26. Considérant qu’il conviendrait dans cette situation de préserver les principes fondamentaux du droit et l’esprit du texte de la Constitution ; qu’ainsi, l’acte de démission effectué par le Président de la République soixante jours avant la date du scrutin produit des effets irréversibles ; et que sa présence lors de la passation des pouvoirs n’aurait qu’un caractère strictement symbolique dans le cadre d’un esprit républicain ;

En conséquence,
la Haute Cour Constitutionnelle
émet l’avis que :

Article premier.– Rentrent dans la catégorie juridique des attributions présidentielles courantes, les affaires constituant la poursuite normale d’une procédure régulièrement engagée avant la démission du Président de la République, toute affaire dont l’importance dépasse celle des affaires de gestion journalière si la procédure qui a donné lieu à l’acte règlementaire concerné a été engagée bien avant la période critique et a ensuite été réglée sans précipitation et si les questions politiques, qui ont pu se poser sur le plan administratif, ont été résolues avant cette période critique.

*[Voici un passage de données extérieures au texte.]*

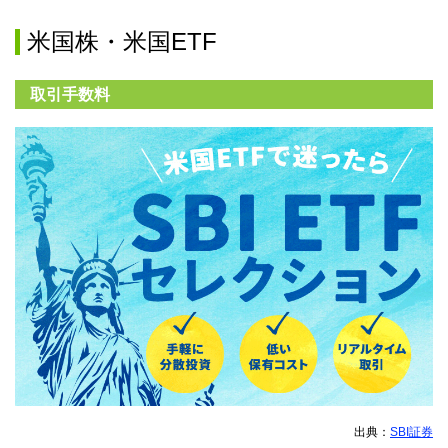
米国株・米国ETF
取引手数料
出典：
SBI証券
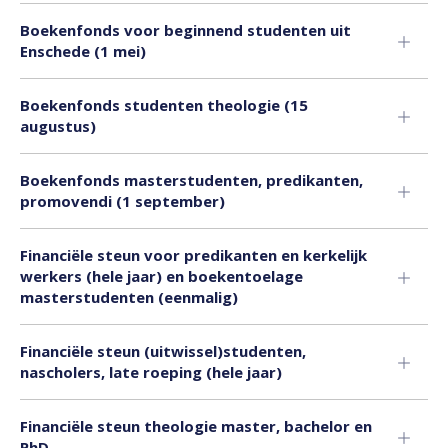
Boekenfonds voor beginnend studenten uit
Enschede (1 mei)
Boekenfonds studenten theologie (15
augustus)
Boekenfonds masterstudenten, predikanten,
promovendi (1 september)
Financiële steun voor predikanten en kerkelijk
werkers (hele jaar) en boekentoelage
masterstudenten (eenmalig)
Financiële steun (uitwissel)studenten,
nascholers, late roeping (hele jaar)
Financiële steun theologie master, bachelor en
PhD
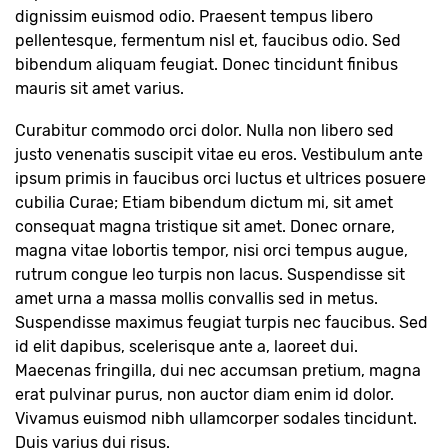
dignissim euismod odio. Praesent tempus libero
pellentesque, fermentum nisl et, faucibus odio. Sed
bibendum aliquam feugiat. Donec tincidunt finibus
mauris sit amet varius.
Curabitur commodo orci dolor. Nulla non libero sed
justo venenatis suscipit vitae eu eros. Vestibulum ante
ipsum primis in faucibus orci luctus et ultrices posuere
cubilia Curae; Etiam bibendum dictum mi, sit amet
consequat magna tristique sit amet. Donec ornare,
magna vitae lobortis tempor, nisi orci tempus augue,
rutrum congue leo turpis non lacus. Suspendisse sit
amet urna a massa mollis convallis sed in metus.
Suspendisse maximus feugiat turpis nec faucibus. Sed
id elit dapibus, scelerisque ante a, laoreet dui.
Maecenas fringilla, dui nec accumsan pretium, magna
erat pulvinar purus, non auctor diam enim id dolor.
Vivamus euismod nibh ullamcorper sodales tincidunt.
Duis varius dui risus.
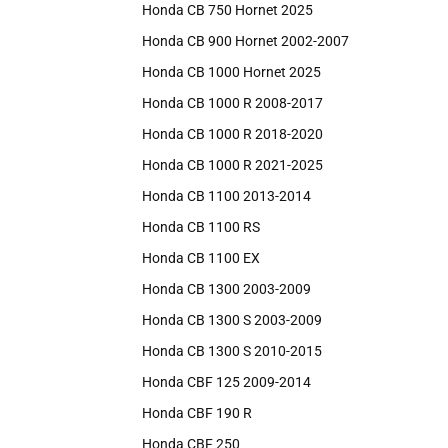
Honda CB 750 Hornet 2025
Honda CB 900 Hornet 2002-2007
Honda CB 1000 Hornet 2025
Honda CB 1000 R 2008-2017
Honda CB 1000 R 2018-2020
Honda CB 1000 R 2021-2025
Honda CB 1100 2013-2014
Honda CB 1100 RS
Honda CB 1100 EX
Honda CB 1300 2003-2009
Honda CB 1300 S 2003-2009
Honda CB 1300 S 2010-2015
Honda CBF 125 2009-2014
Honda CBF 190 R
Honda CBF 250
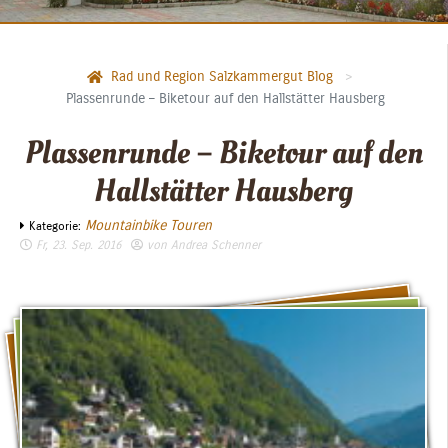
Rad und Region Salzkammergut Blog
Plassenrunde – Biketour auf den Hallstätter Hausberg
Plassenrunde – Biketour auf den
Hallstätter Hausberg
Mountainbike Touren
Kategorie:
Fr, 23. Sep. 2016
von
Andrea Schenner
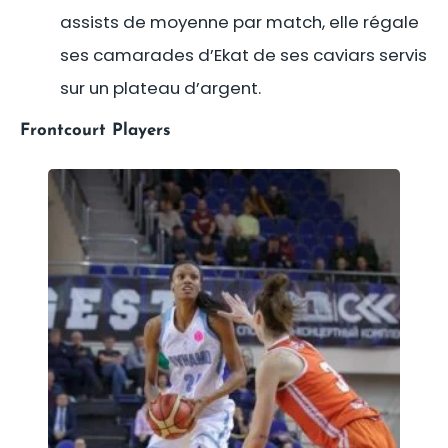
assists de moyenne par match, elle régale
ses camarades d’Ekat de ses caviars servis
sur un plateau d’argent.
Frontcourt Players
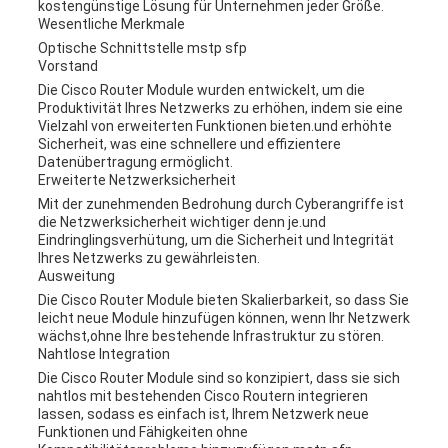
kostengünstige Lösung für Unternehmen jeder Größe.
Wesentliche Merkmale
Optische Schnittstelle mstp sfp
Vorstand
Die Cisco Router Module wurden entwickelt, um die
Produktivität Ihres Netzwerks zu erhöhen, indem sie eine
Vielzahl von erweiterten Funktionen bieten.und erhöhte
Sicherheit, was eine schnellere und effizientere
Datenübertragung ermöglicht.
Erweiterte Netzwerksicherheit
Mit der zunehmenden Bedrohung durch Cyberangriffe ist
die Netzwerksicherheit wichtiger denn je.und
Eindringlingsverhütung, um die Sicherheit und Integrität
Ihres Netzwerks zu gewährleisten.
Ausweitung
Die Cisco Router Module bieten Skalierbarkeit, so dass Sie
leicht neue Module hinzufügen können, wenn Ihr Netzwerk
wächst,ohne Ihre bestehende Infrastruktur zu stören.
Nahtlose Integration
Die Cisco Router Module sind so konzipiert, dass sie sich
nahtlos mit bestehenden Cisco Routern integrieren
lassen, sodass es einfach ist, Ihrem Netzwerk neue
Funktionen und Fähigkeiten ohne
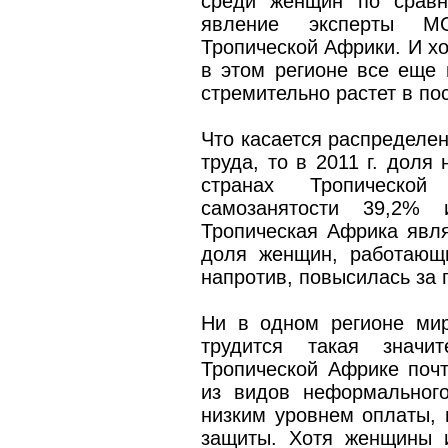
среди женщин по сравн
явление эксперты М
Тропической Африки. И хо
в этом регионе все еще 
стремительно растет в по
Что касается распределе
труда, то в 2011 г. доля
странах Тропическо
самозанятости 39,2% 
Тропическая Африка явля
доля женщин, работающи
напротив, повысилась за 
Ни в одном регионе мир
трудится такая значи
Тропической Африке почт
из видов неформального
низким уровнем оплаты, 
защиты. Хотя женщины 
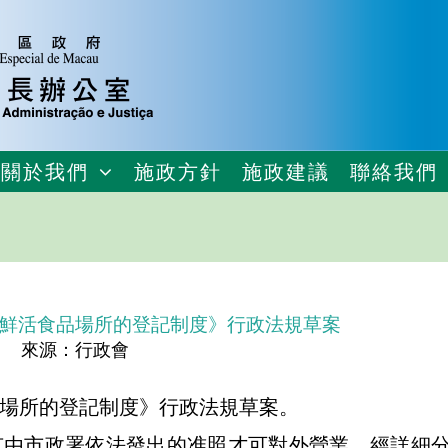
關於我們
施政方針
施政建議
聯絡我們
鮮活食品場所的登記制度》行政法規草案
來源：行政會
場所的登記制度》行政法規草案。
有由市政署依法發出的准照才可對外營業。經詳細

Article 2– Ne rentrent pas dans les compétences attribuées au Chef de l’Etat ad intérim celles qui procèdent des articles 45 alinéa 3, 54 ; 55 -2°, 4° sauf en cas de faute grave ou de crime ou délit commis par le haut fonctionnaire, 5°, 6°, 7°, 8° ; 56 ; 57 alinéa premier ; 58 ; 59 alinéa 2 ; 60 ; 61 ; 103 ; 104 ; 107 ; 137 ; 162 ; 163. Il est habilité à exercer toutes les autres attributions confiées au Président de la République par la Constitution.

Article 3.- La présence du Président de la République sortant et démissionnaire lors de la passation de pouvoirs avec le nouveau Président de la République élu a un caractère strictement symbolique dans le cadre d’un esprit républicain.

Ainsi délibéré en audience privée tenue à Antananarivo, le vendredi sept septembre l’an deux mil dix-huit à seize heures, la Haute Cour Constitutionnelle étant composée de :

Monsieur RAKOTOARISOA Jean-Eric, Président
Madame ANDRIANARISOA RAVELOARISOA Fara Alice, Haute Conseillère-Doyenne
Monsieur TSABOTO Jacques Adolphe, Haut Conseiller
Monsieur TIANDRAZANA Jaobe Hilton, Haut Conseiller
Madame RAMIANDRASOA Véronique Jocelyne Danielle, Haute Conseillère
Monsieur DAMA Andrianarisedo Retaf Arsène, Haut Conseiller
Madame RANDRIAMORASATA Maminirina Sahondra, Haute Conseillère
Monsieur ZAFIMIHARY Marcellin, Haut Conseiller
Madame RABETOKOTANY Tahina, Haute Conseillère
Et assistée de Maître RALISON Samuel Andriamorasoa, Greffier en Chef.